作業指示: 以下の行をすべて、一字一句変えずに打ち直してください。画像は回答に含めないでください。

データをプロットした画像
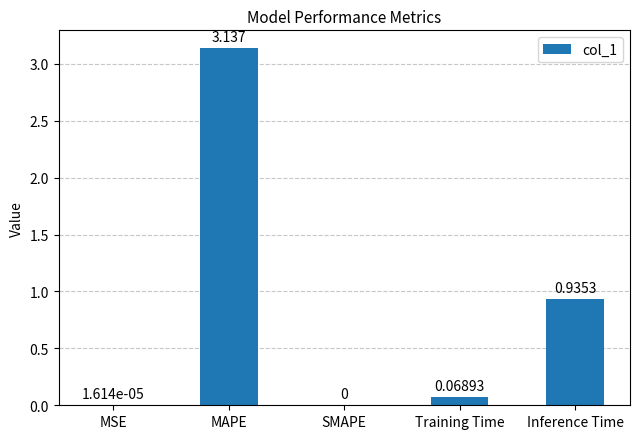

Between Training Time and SMAPE, which is larger?

Training Time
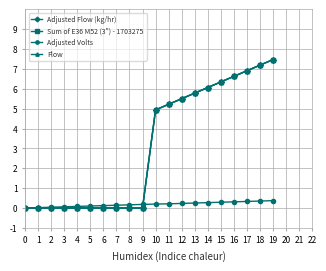

Reading left to right, transcribe all the data shown in this chart.

Adjusted Flow (kg/hr): 0=0.0	1=0.0	2=0.0	3=0.0	4=0.0	5=0.0	6=0.0	7=0.0	8=0.0	9=0.0	10=4.9	11=5.2	12=5.5	13=5.8	14=6.1	15=6.3	16=6.6	17=6.9	18=7.2	19=7.5
Sum of E36 M52 (3") - 1703275: 0=0.0	1=0.0	2=0.0	3=0.0	4=0.0	5=0.0	6=0.0	7=0.0	8=0.0	9=0.0	10=4.9	11=5.2	12=5.5	13=5.8	14=6.1	15=6.3	16=6.6	17=6.9	18=7.2	19=7.5
Adjusted Volts: 0=0.0	1=0.0	2=0.0	3=0.1	4=0.1	5=0.1	6=0.1	7=0.1	8=0.2	9=0.2	10=0.2	11=0.2	12=0.2	13=0.2	14=0.3	15=0.3	16=0.3	17=0.3	18=0.3	19=0.4
Flow: 0=0.0	1=0.0	2=0.0	3=0.0	4=0.0	5=0.0	6=0.0	7=0.0	8=0.0	9=0.0	10=4.9	11=5.2	12=5.5	13=5.8	14=6.1	15=6.3	16=6.6	17=6.9	18=7.2	19=7.5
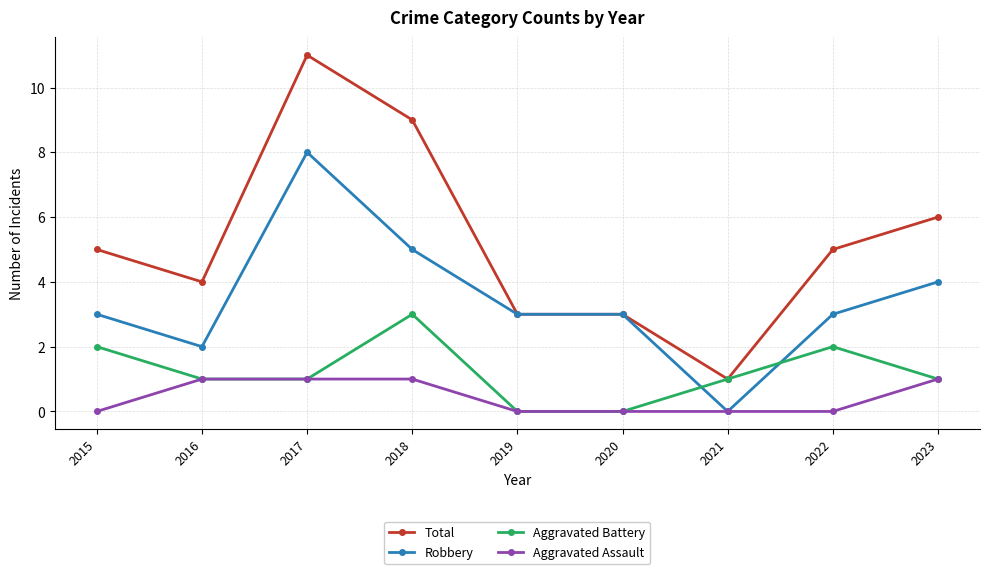

True or false: Total and Aggravated Assault cross at least once.

False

解答:
Between Training Time and SMAPE, which is larger?

Training Time

Reading left to right, transcribe all the data shown in this chart.

Adjusted Flow (kg/hr): 0=0.0	1=0.0	2=0.0	3=0.0	4=0.0	5=0.0	6=0.0	7=0.0	8=0.0	9=0.0	10=4.9	11=5.2	12=5.5	13=5.8	14=6.1	15=6.3	16=6.6	17=6.9	18=7.2	19=7.5
Sum of E36 M52 (3") - 1703275: 0=0.0	1=0.0	2=0.0	3=0.0	4=0.0	5=0.0	6=0.0	7=0.0	8=0.0	9=0.0	10=4.9	11=5.2	12=5.5	13=5.8	14=6.1	15=6.3	16=6.6	17=6.9	18=7.2	19=7.5
Adjusted Volts: 0=0.0	1=0.0	2=0.0	3=0.1	4=0.1	5=0.1	6=0.1	7=0.1	8=0.2	9=0.2	10=0.2	11=0.2	12=0.2	13=0.2	14=0.3	15=0.3	16=0.3	17=0.3	18=0.3	19=0.4
Flow: 0=0.0	1=0.0	2=0.0	3=0.0	4=0.0	5=0.0	6=0.0	7=0.0	8=0.0	9=0.0	10=4.9	11=5.2	12=5.5	13=5.8	14=6.1	15=6.3	16=6.6	17=6.9	18=7.2	19=7.5

True or false: Total and Aggravated Assault cross at least once.

False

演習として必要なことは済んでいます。